Count the lines below that hold the string "with". Give only that number.
*** The data Section Begins ***
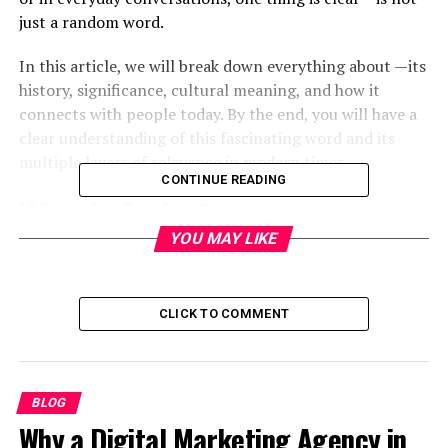
just a random word.
In this article, we will break down everything about —its
history, significance, cultural meaning, and how it
connects with people today. By the end, you will have a
clear understanding of this fascinating word and its
multiple layers of relevance in modern times.
CONTINUE READING
What is Stojer?
YOU MAY LIKE
At its core, can be seen as a term that represents
strength, identity, and uniqueness. Depending on the
context, it may be used to describe:
CLICK TO COMMENT
A brand name or product
A surname with cultural roots
BLOG
A symbolic word in communities
Why a Digital Marketing Agency in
*** The data Section Ends ***
Your response:
2